Tempo Virilio. Où l'écologie grise, ramenée à l’architecture, comme élément de réponse aux enjeux sociétaux et environnementaux actuels.

Thèse en cours
Type de doctorat: 
Doctorat en formation initiale
Année de début de la thèse : 
2019
Directeur de recherche : 
Discipline: 
Architecture
Equipe de recherche : 
Université : 

Résumé de la thèse court

Architecte et philosophe, Paul Virilio (1932-2018) forgea la notion « d’écologie grise » face à la pollution du temps comme ressource naturelle. Il convient dorénavant d’interroger l’écologie grise comme objet de recherche au sein de la discipline architecturale.

Résumé de la thèse long

Le philosophe Paul Virilio (1932-2018) annonça l’épuisement d’un monde fini. Cette question centrale dans son travail sur la vitesse déboucha sur la notion « d’écologie grise » : « Il existe non seulement une pollution de la nature – des substances telles que l’air, l’eau, la flore et la faune – mais aussi une pollution de "la grandeur nature" du globe qui affecte les distances géographiques. » (in « L'ère de la vitesse et des grandes migrations », Revue Études, 2009/2). Parallèlement, Paul Virilio avait été enseignant et directeur de l’École spéciale d’architecture.

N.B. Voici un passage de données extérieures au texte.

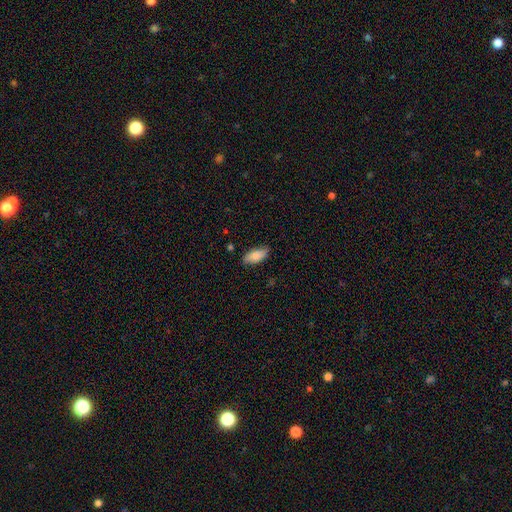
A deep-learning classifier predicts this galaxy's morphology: Smooth or featured? Predicted: smooth (p=0.83). How rounded? Predicted: in between (p=0.87). Merging? Predicted: none (p=0.80).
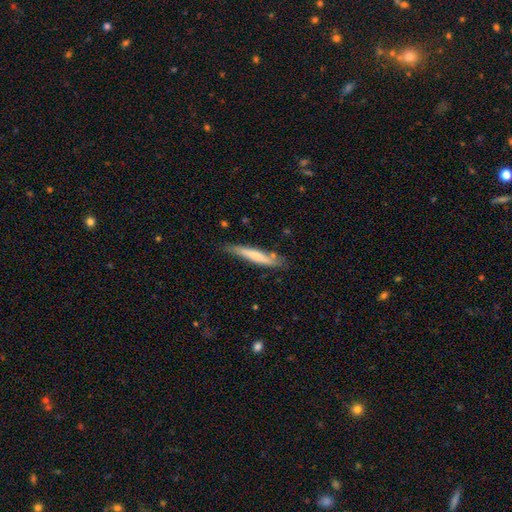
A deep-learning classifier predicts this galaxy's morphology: Smooth or featured? smooth (60%)
How rounded? cigar-shaped (93%)
Merging? none (70%)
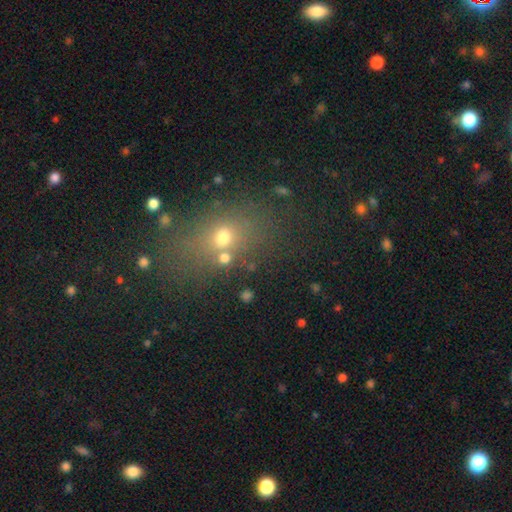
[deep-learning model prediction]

Il convient d’interroger « l’écologie grise » qu’il a forgée comme objet de recherche au sein de la discipline architecturale, en suivant quatre axes de réflexion :

  1. La description de « l’écologie grise » dans l’évolution de la pensée de Paul Virilio tels que ses ouvrages, textes et expositions peuvent la décrire sur quatre décennies (1970-2010).
  2. La vaste traversée qu’elle opère des champs disciplinaires allant du sport, à la danse, aux arts plastiques, à l’architecture jusqu’à la géopolitique.
  3. La place toute particulière laissée à l’image dans son œuvre, qu’il s’agisse de ses propres photographies, de son enseignement par l’image mentale ou encore de son rapport privilégié aux arts plastiques.
  4. L’enseignement de l’architecture comme appel à dépasser les frontières propres à cette discipline.

Cette recherche s’inscrit en particulier dans l’axe n° 3 - Épistémologie - du laboratoire ACS de l’ENSAPM puisque Paul Virilio interrogeait les contextes de l’architecture contemporaine et en particulier la mondialisation, les transitions technologiques et environnementales et les délimitations disciplinaires.

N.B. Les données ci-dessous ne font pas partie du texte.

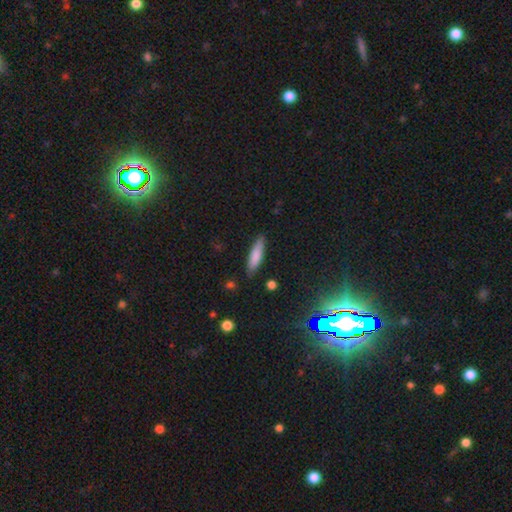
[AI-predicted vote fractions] This appears to be a smooth galaxy with no disk features (80%) that is cigar-shaped (72%). Merging: none (85%).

Dans sa première partie, cette recherche doit resituer son œuvre dans la pensée sur le temps (Gaston Bachelard, Henri Lefebvre, et plus récemment David Harvey ou encore Harmut Rosa), ainsi que dans la théorie architecturale (Cedric Price, Kevin Lynch, Bernardo Secchi et Paola Viganô…) pour permettre de répondre à la question de suivante : comment l’écologie grise redéfinit l’architecture, et en quoi l’architecture est une réponse à cette même l’écologie grise ?

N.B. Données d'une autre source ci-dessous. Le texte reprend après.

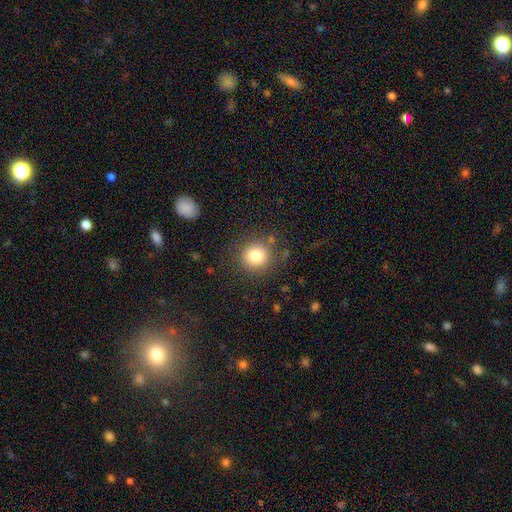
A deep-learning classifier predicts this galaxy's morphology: Overall: smooth (82%). How rounded: round (89%). Merging: none (84%).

Dans la seconde partie de ce travail doctoral, il restera à mener une expérience sous forme de test pour évaluer la pertinence de l’écologie grise en la confrontant aux grands changements environnementaux en cours et en particulier au changement climatique et à ses effets : en quoi l’écologie grise, ramenée à l’architecture, peut contribuer à l’élaboration de réponses pertinentes face à l’enjeu sociétal et environnemental majeur qu’est le changement climatique ?

Ce travail doctoral s’appuie en particulier sur les rencontres AUTOUR DE VIRILIO qui sont organisées à La Rochelle.